BRIEF DESCRIPTION OF THE DRAWINGS
[0021] FIG. 1 is a perspective view of a treadmill according to an
embodiment of the present disclosure;
[0022] FIG. 2 is a side view of a treadmill shown in FIG. 1;
[0023] FIG. 3A is a cross-sectional view of a treadmill shown in
FIG. 1;
[0024] FIG. 3B is a perspective view conceptually illustrating
another example of a connection structure of a plurality of
slats;
[0025] FIGS. 4A and 4B are an exploded perspective view and an
assembled perspective view of a slat according to an embodiment of
the present disclosure;
[0026] FIGS. 5A and 5B are cross-sectional views of a support
plate, cut along different directions, and FIG. 5C is a top plane
view of a support plate;
[0027] FIGS. 6A and 6B are cross-sectional views of a support plate
according to other embodiments of the present disclosure;
[0028] FIGS. 7A and 7B are respectively a cross-sectional view and
a perspective view of a support plate according to another
embodiment of the present disclosure; and
[0029] FIGS. 8A and 8B are respectively a cross-sectional view and
a top plane view of a support plate according to another embodiment
of the present disclosure.
BEST MODE
[0030] Hereinafter, embodiments of the present disclosure will be
described in detail with reference to the accompanying drawings.

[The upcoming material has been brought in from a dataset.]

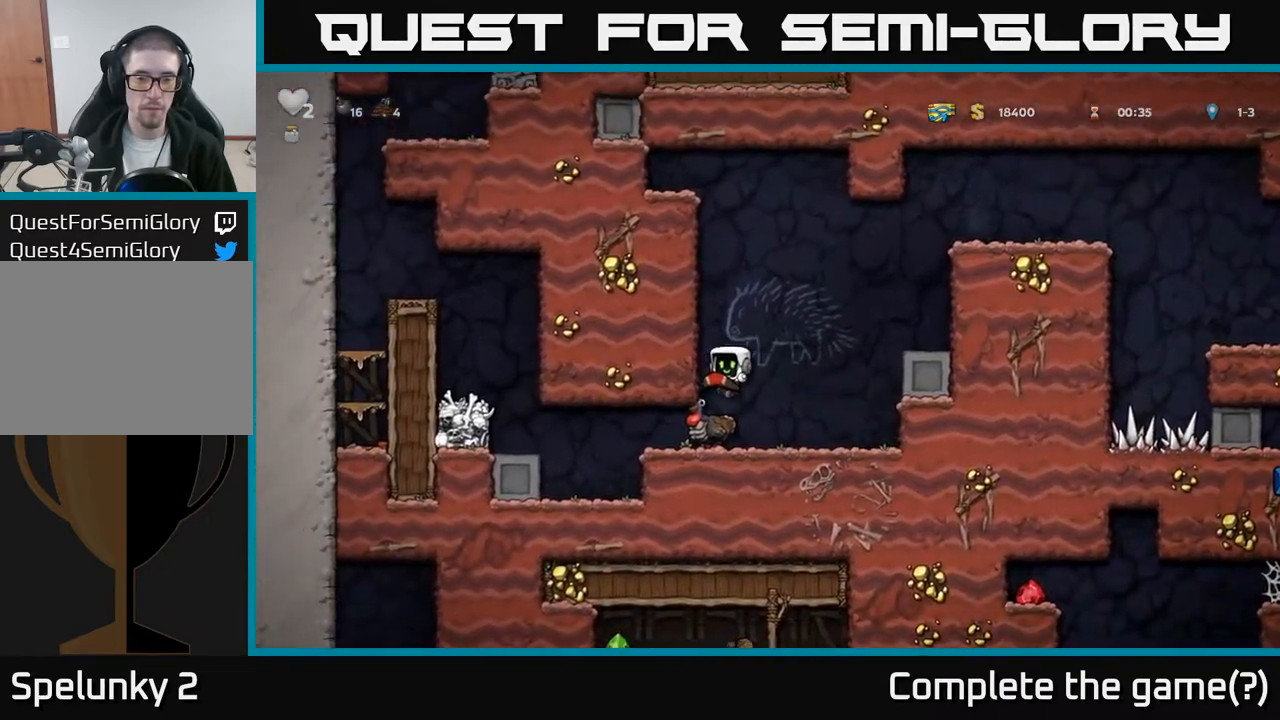
{"buttons": ["A", "DPAD_RIGHT"], "left_stick": "center", "events": [[17, "DPAD_LEFT", "up"], [83, "DPAD_RIGHT", "down"], [250, "A", "down"], [433, "A", "up"], [467, "A", "down"]]}
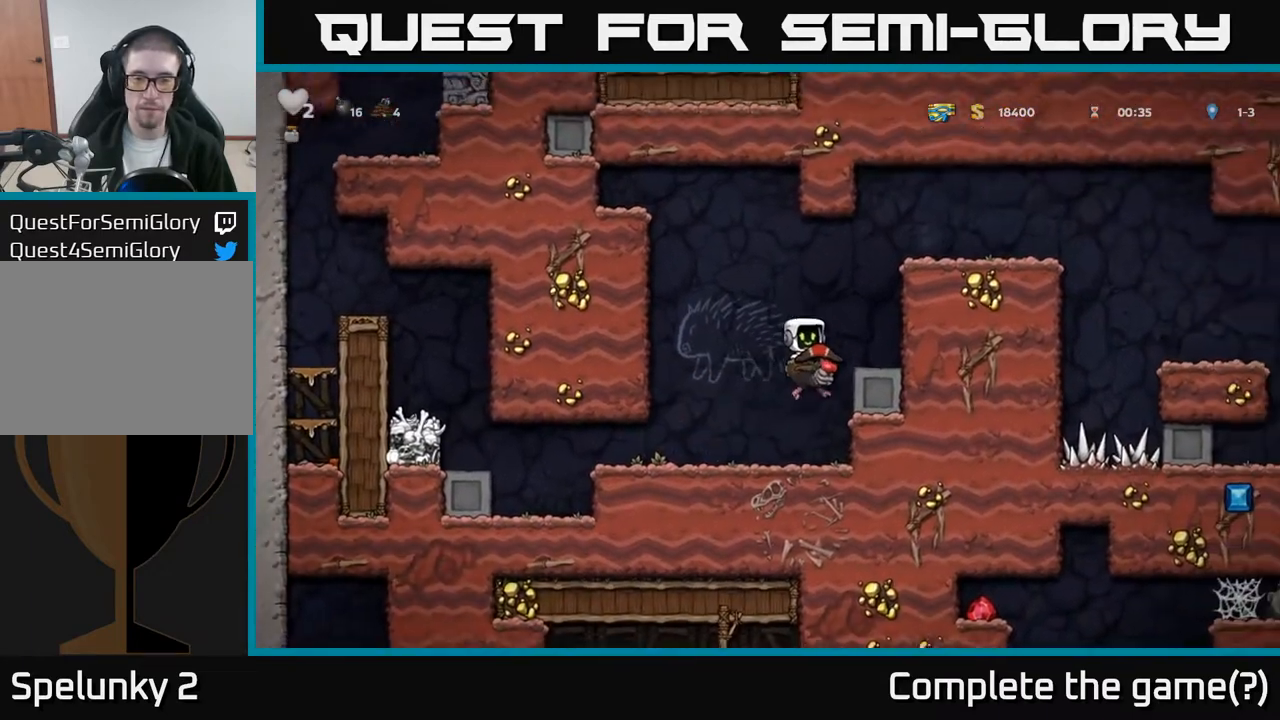
{"buttons": [], "left_stick": "center", "events": [[183, "A", "up"], [183, "DPAD_RIGHT", "up"]]}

Throughout the drawings, like reference numerals refer to like
elements, and each element may be exaggerated in size for clarity
and convenience of a description.
[0031] FIG. 1 is a perspective view of a treadmill 1 according to
an embodiment of the present disclosure. FIG. 2 is a side view of
the treadmill 1 of FIG. 1, and FIG. 3A is a cross-sectional view of
the treadmill 1 of FIG. 1. In FIGS. 2 and 3A, for convenience of
description, a first frame 11 and a second frame 12 of FIG. 1 will
not be shown.
[0032] Referring to FIGS. 1 through 3A, the treadmill 1 according
to the current embodiment may include the first frame 11, the
second frame 12, a plurality of bearings 20, a front roller 31, a
rear roller 32, a first belt 41, a second belt 42, and a plurality
of slats 50. Herein, the front and the rear will be defined as a
front direction and a rear direction with respect to a user U when
the user U performs a normal exercise.
[0033] The first frame 11 and the second frame 12 are disposed
spaced apart from each other in opposite sides. The first frame 11
and the second frame 12 are disposed in parallel to each other.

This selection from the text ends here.